BRIEF = Please transcribe, exactly and only, the lines of the records below from the one holding "ring dip: (1084, 867)" to the very end.

[Start of Attachment]

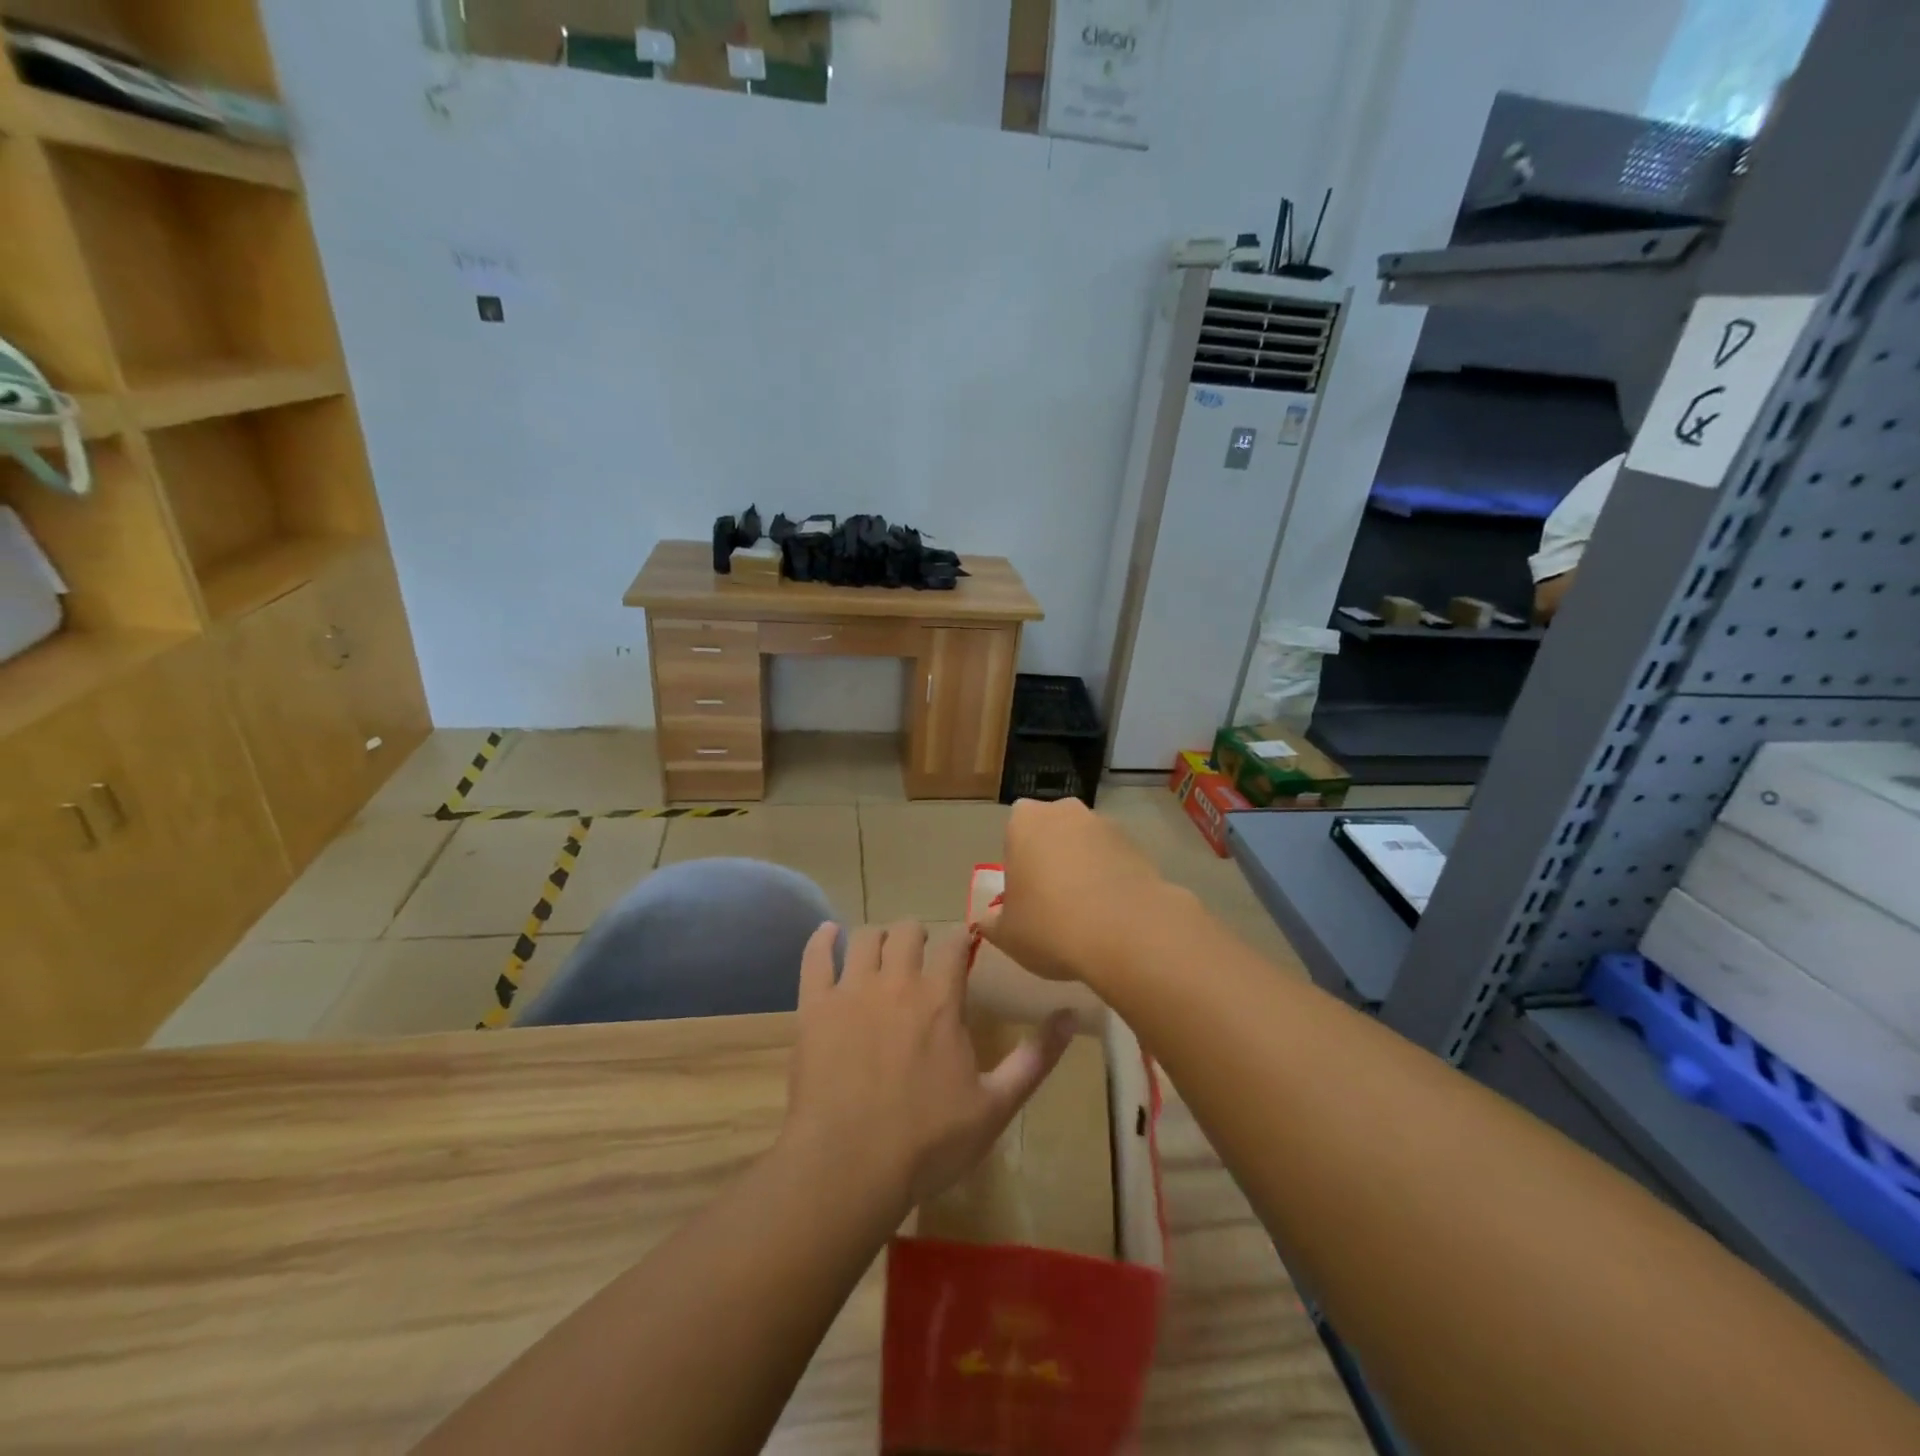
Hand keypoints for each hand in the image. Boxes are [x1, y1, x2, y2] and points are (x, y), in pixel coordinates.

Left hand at [781, 921, 1074, 1219]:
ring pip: (864, 938)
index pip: (953, 944)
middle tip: (920, 952)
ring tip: (881, 950)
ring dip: (876, 938)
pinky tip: (827, 934)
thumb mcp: (995, 1106)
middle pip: (906, 931)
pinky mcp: (814, 1007)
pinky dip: (822, 940)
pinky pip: (815, 958)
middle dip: (916, 934)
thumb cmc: (927, 1141)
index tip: (963, 945)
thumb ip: (1035, 1058)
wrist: (848, 1167)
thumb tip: (1073, 1015)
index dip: (960, 939)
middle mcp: (896, 981)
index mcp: (940, 999)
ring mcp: (851, 991)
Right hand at [979, 797, 1171, 984]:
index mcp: (1025, 821)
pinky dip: (1111, 879)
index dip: (1018, 862)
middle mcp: (1066, 812)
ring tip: (1087, 913)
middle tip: (1051, 901)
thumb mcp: (1006, 934)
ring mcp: (1106, 825)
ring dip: (1084, 867)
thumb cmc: (1050, 925)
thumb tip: (990, 918)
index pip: (1014, 830)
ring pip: (1086, 844)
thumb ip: (992, 920)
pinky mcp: (1138, 846)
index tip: (1023, 893)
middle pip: (1052, 831)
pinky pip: (1114, 860)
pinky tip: (1112, 914)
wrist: (1127, 933)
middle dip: (1051, 857)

[End of Attachment]

PROBLEM SOLUTION =
ring dip: (1084, 867)
thumb cmc: (1050, 925)
thumb tip: (990, 918)
index pip: (1014, 830)
ring pip: (1086, 844)
thumb ip: (992, 920)
pinky mcp: (1138, 846)
index tip: (1023, 893)
middle pip: (1052, 831)
pinky pip: (1114, 860)
pinky tip: (1112, 914)
wrist: (1127, 933)
middle dip: (1051, 857)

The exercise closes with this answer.